3)       That BC Corrections implement harm reduction strategies in all BC prisons including needle exchange programs.

4)      That BC Corrections reinstate the mother-baby program at the Alouette Correctional Centre for Women and that the Ministry of Justice not appeal the Inglis decision.

5)      That a nurse be scheduled to be on staff at each institution 24 hours per day, seven days per week.

6)      That an alternative doctor be made available to see a patient who has made a complaint regarding the regular institutional doctor.
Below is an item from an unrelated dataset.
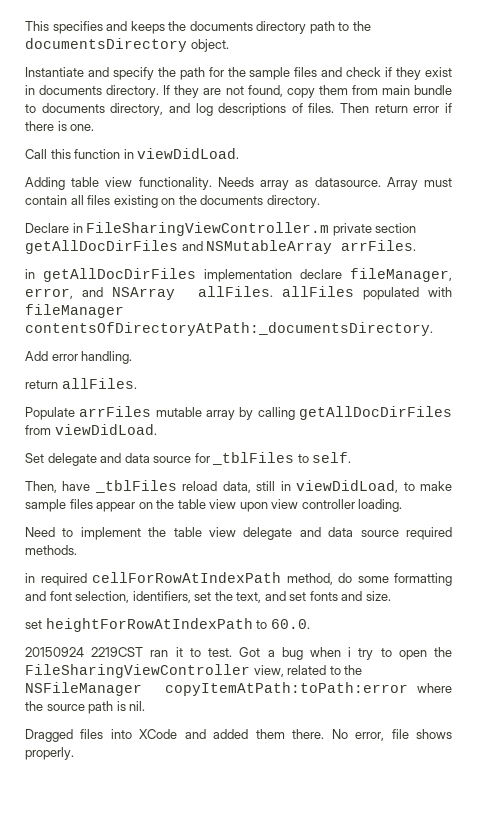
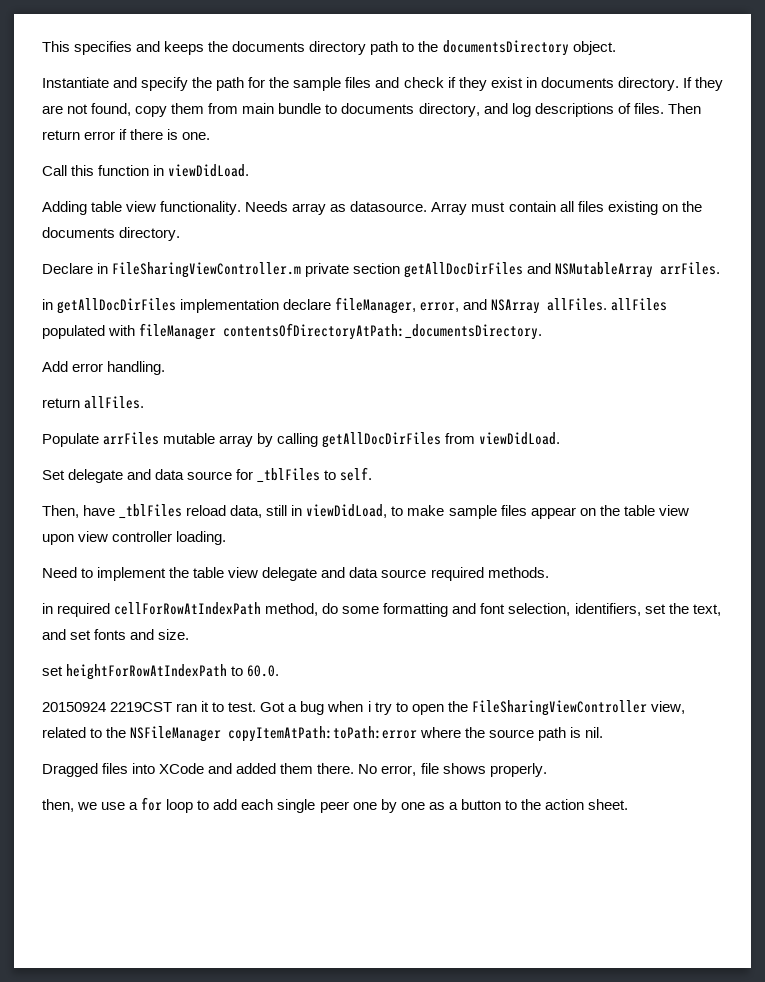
(74, 753) none -> [42,797,629,813] // then, we use a for loop to add each single peer one by one as a button to the action sheet.

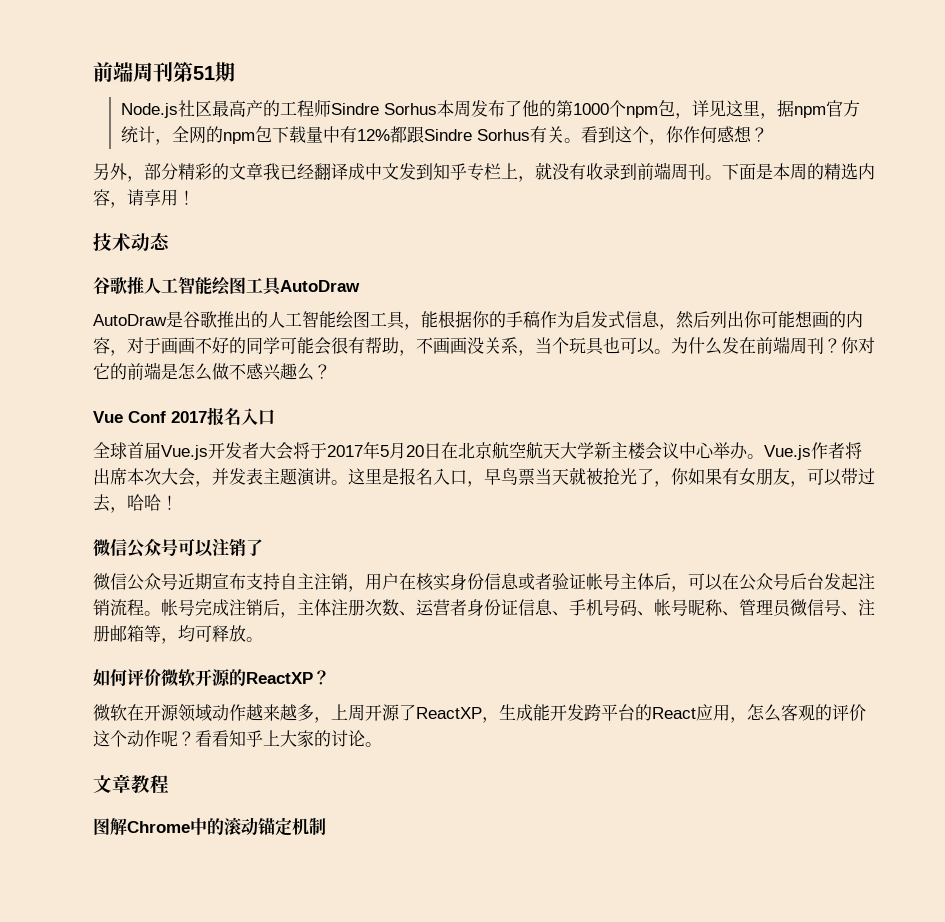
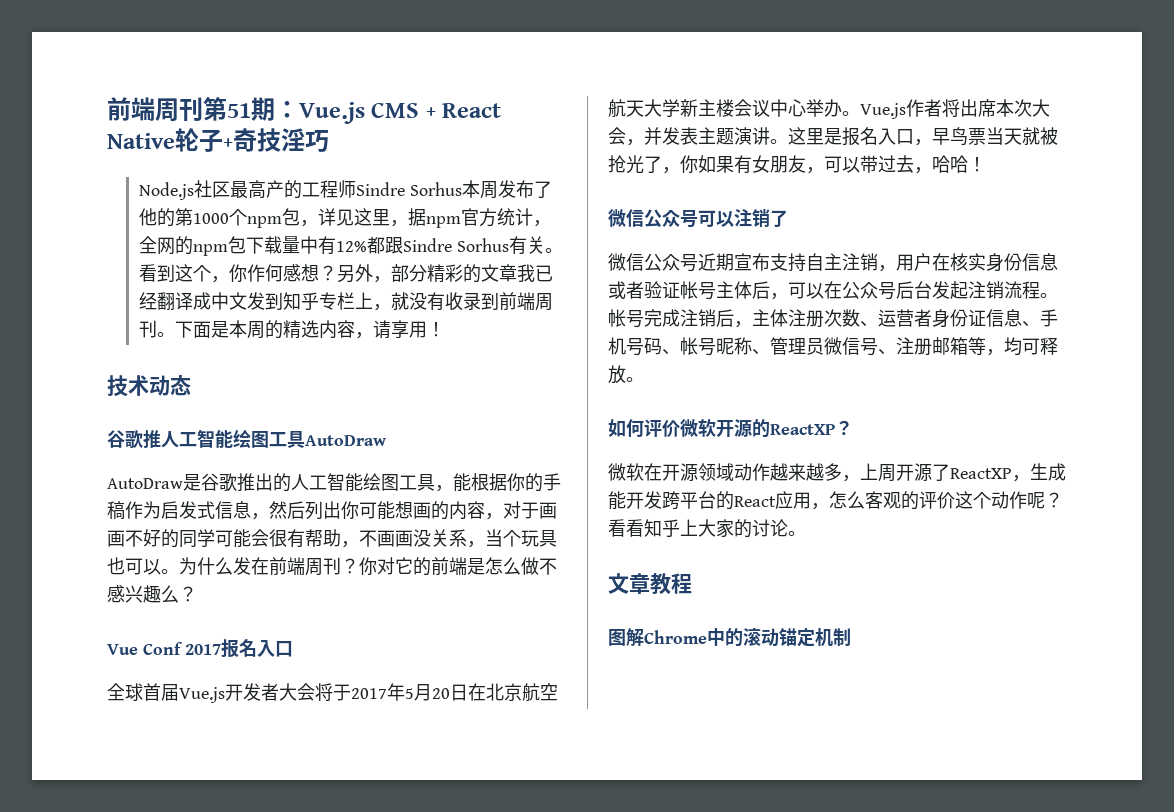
(235, 72) none -> [275,101,502,124] [107,128,329,152] ：Vue.js CMS + React Native轮子+奇技淫巧
(768, 134) // -> (337, 273) none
7)      That policies regarding ensuring continuum of care for prisoners entering and leaving provincial custody are adhered to.

8)      That clear policy be implemented to ensure that medical treatment is not terminated except by a physician who has met with the patient.

9)      That policy be implemented to require that responses to health care requests are delivered without delay to patients, and that a patient’s medical information is shared with him or her, or his legal counsel, upon request.

10)  That over the counter medication that is deemed medically appropriate is provided to prisoners from the health care department, free of charge.